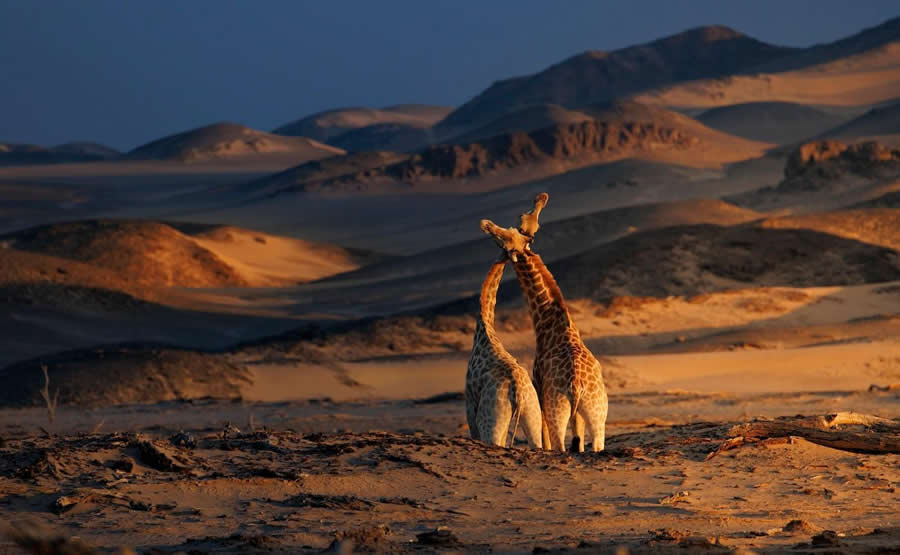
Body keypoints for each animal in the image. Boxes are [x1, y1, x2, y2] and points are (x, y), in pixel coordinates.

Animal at [480, 193, 608, 452]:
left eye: (503, 237)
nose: (485, 223)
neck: (551, 323)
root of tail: (576, 385)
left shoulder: (539, 388)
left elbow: (544, 437)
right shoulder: (578, 414)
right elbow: (578, 442)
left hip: (556, 407)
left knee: (558, 444)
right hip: (597, 411)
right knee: (597, 444)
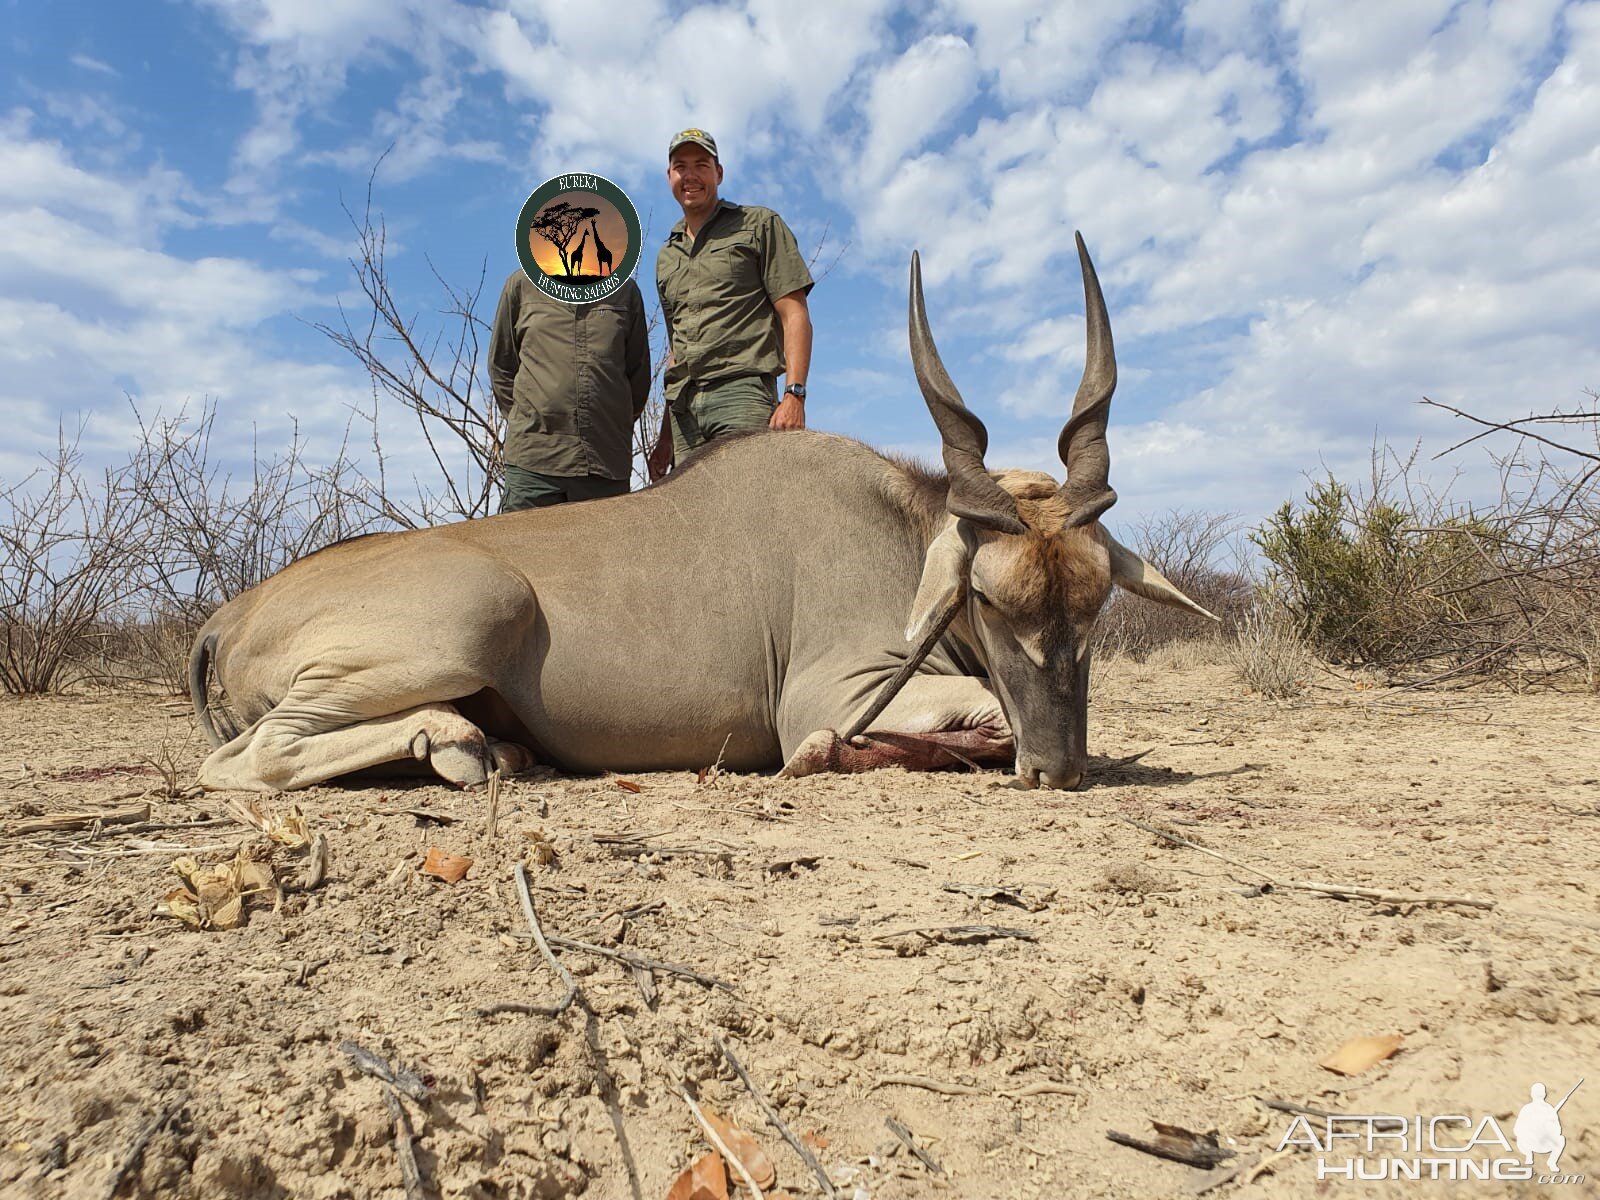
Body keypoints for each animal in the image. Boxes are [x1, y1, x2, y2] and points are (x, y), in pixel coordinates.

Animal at [187, 236, 1209, 800]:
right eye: (990, 602)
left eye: (1096, 603)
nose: (1059, 768)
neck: (895, 527)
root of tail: (228, 617)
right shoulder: (827, 693)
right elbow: (946, 718)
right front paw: (831, 756)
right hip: (476, 617)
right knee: (248, 758)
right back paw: (455, 742)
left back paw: (482, 744)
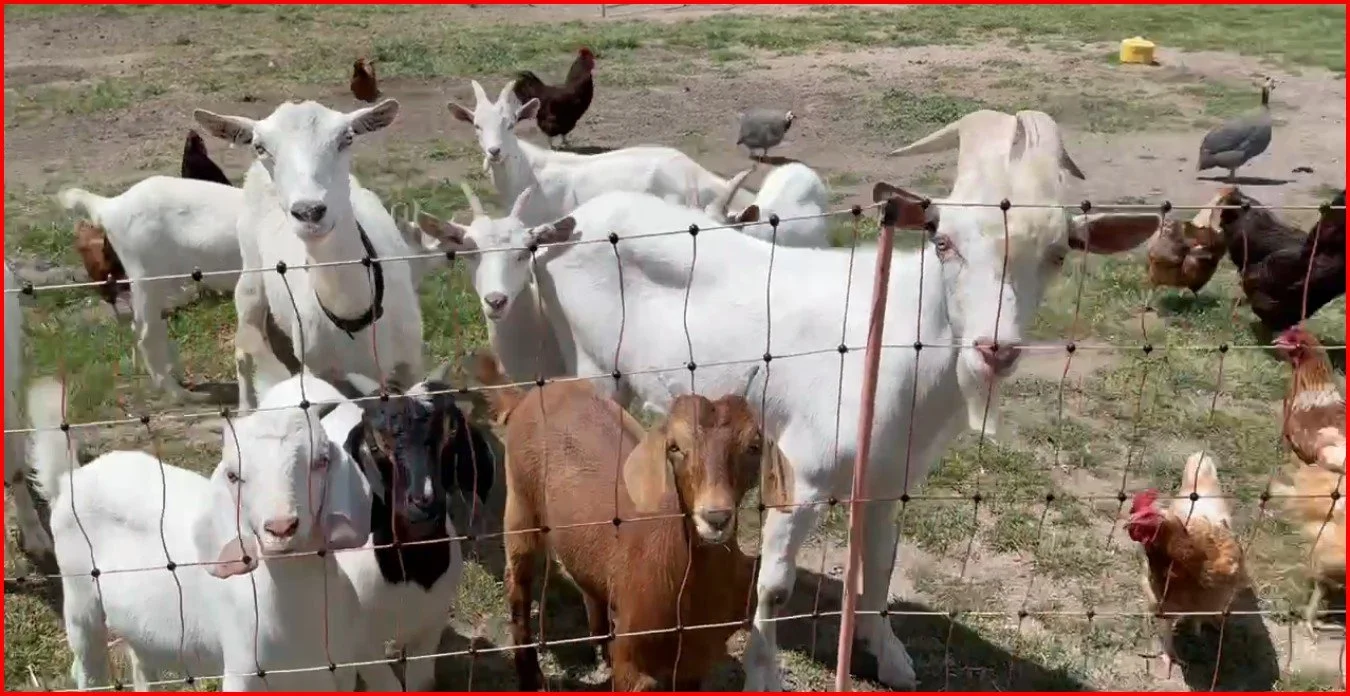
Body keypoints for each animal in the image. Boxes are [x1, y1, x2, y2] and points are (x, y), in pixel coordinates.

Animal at [29, 371, 380, 691]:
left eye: (322, 461)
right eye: (233, 475)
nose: (281, 528)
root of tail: (69, 479)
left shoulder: (339, 674)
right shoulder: (242, 673)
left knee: (141, 660)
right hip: (78, 595)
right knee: (89, 664)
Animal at [193, 98, 426, 414]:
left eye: (347, 138)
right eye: (260, 146)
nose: (309, 211)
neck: (354, 317)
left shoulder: (410, 364)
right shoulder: (322, 372)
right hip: (250, 277)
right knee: (244, 346)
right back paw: (245, 408)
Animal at [323, 369, 496, 690]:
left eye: (452, 431)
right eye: (375, 445)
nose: (423, 502)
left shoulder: (431, 625)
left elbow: (421, 681)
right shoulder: (361, 643)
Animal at [476, 351, 791, 691]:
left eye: (753, 447)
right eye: (674, 447)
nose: (715, 516)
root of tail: (529, 396)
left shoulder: (697, 659)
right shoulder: (633, 660)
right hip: (521, 503)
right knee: (517, 581)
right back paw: (530, 676)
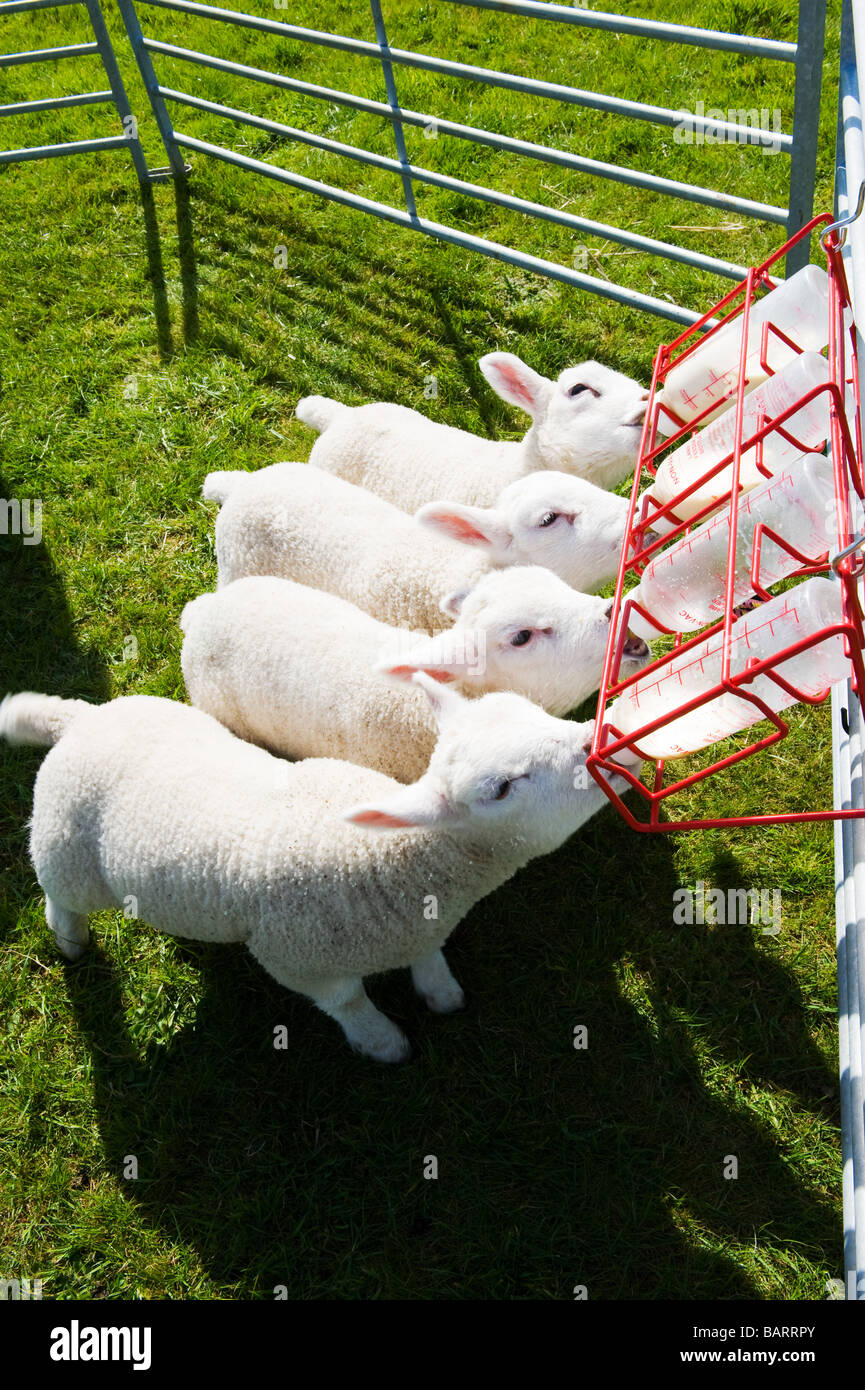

========================

• Your assignment: Write the material above out again exactly. Omit every image.

• Answer section:
Body keypoints for each animal in the image. Boxes are [x1, y1, x2, y2] and points are (x, y), in pixel coordinates.

Animal at [480, 193, 608, 452]:
left eye: (503, 237)
nose: (485, 223)
neck: (551, 323)
root of tail: (576, 385)
left shoulder: (539, 388)
left elbow: (544, 437)
right shoulder: (578, 414)
right elbow: (578, 442)
left hip: (556, 407)
left knee: (558, 444)
right hip: (597, 411)
right knee: (597, 444)
Body keypoints for each animal in the image. Boxes are [x1, y1, x2, y2] and points are (x, y), in pixel coordinates.

Animal at [187, 236, 1209, 800]:
right eye: (990, 602)
left eye: (1096, 603)
nose: (1059, 768)
neck: (895, 527)
root of tail: (228, 617)
right shoulder: (827, 693)
right elbow: (946, 718)
right front paw: (831, 756)
right hip: (476, 617)
right knee: (248, 758)
right back paw: (455, 742)
left back paw: (482, 744)
Body keypoints for each animal in the image. Boxes are [x1, y1, x2, y2] and points are (x, y), in pixel coordinates.

Animal at [29, 371, 380, 691]:
left eye: (322, 461)
right eye: (233, 475)
nose: (281, 528)
root of tail: (69, 479)
left shoulder: (339, 674)
right shoulder: (242, 673)
left knee: (141, 660)
right hip: (78, 595)
right knee: (89, 664)
Animal at [193, 98, 426, 414]:
left eye: (347, 138)
right eye: (260, 146)
nose: (309, 211)
neck: (354, 317)
left shoulder: (410, 364)
right shoulder: (322, 372)
right hip: (250, 277)
right knee: (244, 346)
right back paw: (245, 408)
Animal at [323, 369, 496, 690]:
left eye: (452, 431)
right eye: (375, 445)
nose: (423, 502)
left shoulder: (431, 625)
left elbow: (421, 681)
right shoulder: (361, 643)
Animal at [476, 351, 791, 691]:
left eye: (753, 447)
right eye: (674, 447)
nose: (715, 516)
root of tail: (529, 396)
left shoulder: (697, 659)
right shoulder: (633, 660)
right hip: (521, 503)
right knee: (517, 581)
right back paw: (530, 676)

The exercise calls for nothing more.